Exercise directions
Return each line of the data below that contains the string "specify". Letter case must match.

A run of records

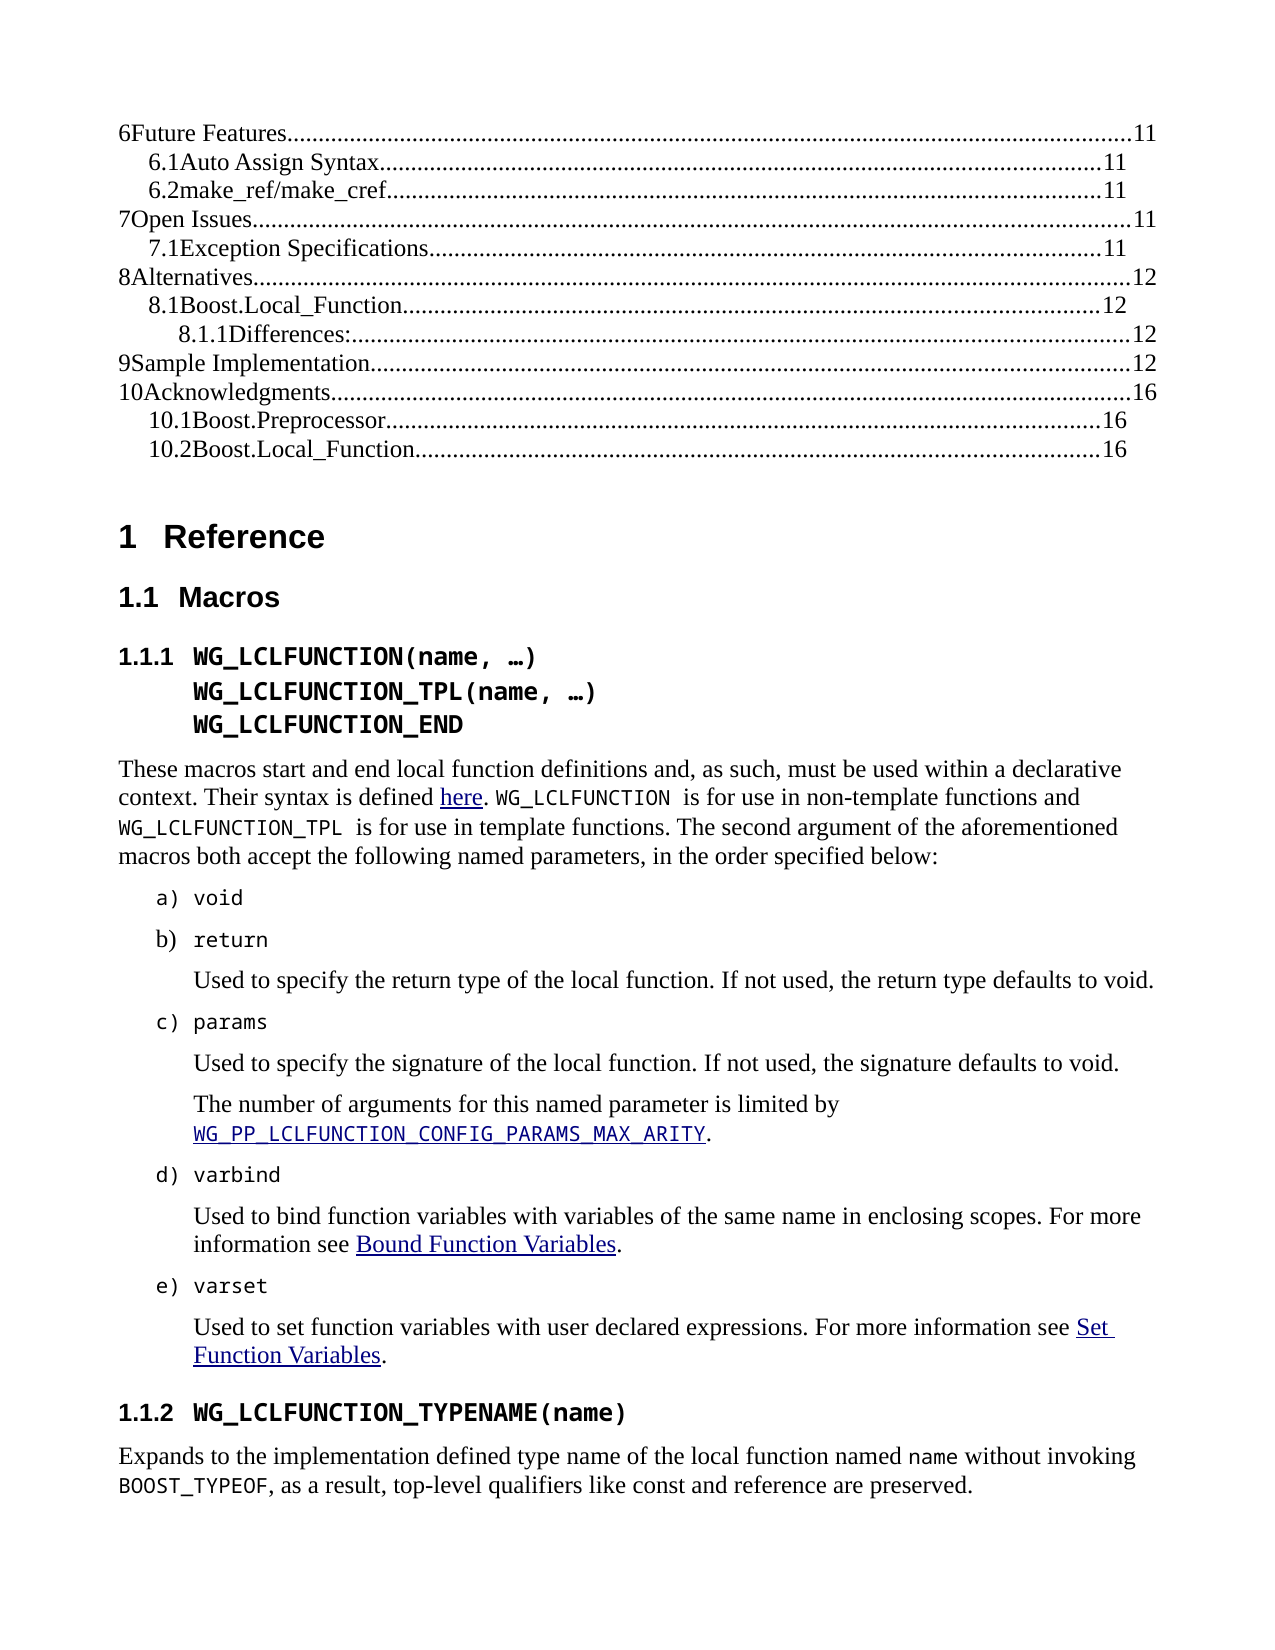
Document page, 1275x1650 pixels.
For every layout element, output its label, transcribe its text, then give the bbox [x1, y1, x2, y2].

subtitle WG_LCLFUNCTION(name, …) WG_LCLFUNCTION_TPL(name, …) WG_LCLFUNCTION_END [118, 639, 1157, 741]
list varbind [156, 1160, 1157, 1188]
subtitle Macros [118, 581, 1157, 614]
text 8Alternatives 12 [118, 262, 1157, 291]
text 6.2make_ref/make_cref 11 [148, 176, 1127, 204]
text 8.1.1Differences: 12 [178, 319, 1157, 348]
subtitle Reference [118, 517, 1157, 556]
text 7Open Issues 11 [118, 204, 1157, 233]
text 10Acknowledgments 16 [118, 377, 1157, 406]
list varset [156, 1271, 1157, 1299]
list Used to specify the return type of the local function. If not used, the return type defaults to void. [156, 966, 1157, 994]
subtitle WG_LCLFUNCTION_TYPENAME(name) [118, 1394, 1157, 1428]
text 6.1Auto Assign Syntax 11 [148, 147, 1127, 176]
list Used to set function variables with user declared expressions. For more information see Set Function Variables. [156, 1312, 1157, 1369]
list Used to specify the signature of the local function. If not used, the signature defaults to void. [156, 1048, 1157, 1077]
list return [156, 924, 1157, 953]
list The number of arguments for this named parameter is limited by WG_PP_LCLFUNCTION_CONFIG_PARAMS_MAX_ARITY. [156, 1089, 1157, 1147]
list void [156, 883, 1157, 911]
text 9Sample Implementation 12 [118, 348, 1157, 377]
text Expands to the implementation defined type name of the local function named name without invoking BOOST_TYPEOF, as a result, top-level qualifiers like const and reference are preserved. [118, 1441, 1157, 1500]
text 10.2Boost.Local_Function 16 [148, 434, 1127, 463]
list These macros start and end local function definitions and, as such, must be used within a declarative context. Their syntax is defined here. WG_LCLFUNCTION is for use in non-template functions and WG_LCLFUNCTION_TPL is for use in template functions. The second argument of the aforementioned macros both accept the following named parameters, in the order specified below: [118, 754, 1157, 870]
text 6Future Features 11 [118, 118, 1157, 147]
list Used to bind function variables with variables of the same name in enclosing scopes. For more information see Bound Function Variables. [156, 1201, 1157, 1258]
text 10.1Boost.Preprocessor 16 [148, 406, 1127, 434]
text 7.1Exception Specifications 11 [148, 233, 1127, 262]
list params [156, 1007, 1157, 1035]
text 8.1Boost.Local_Function 12 [148, 291, 1127, 319]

Answer to this exercise
list Used to specify the return type of the local function. If not used, the return type defaults to void. [156, 966, 1157, 994]
list Used to specify the signature of the local function. If not used, the signature defaults to void. [156, 1048, 1157, 1077]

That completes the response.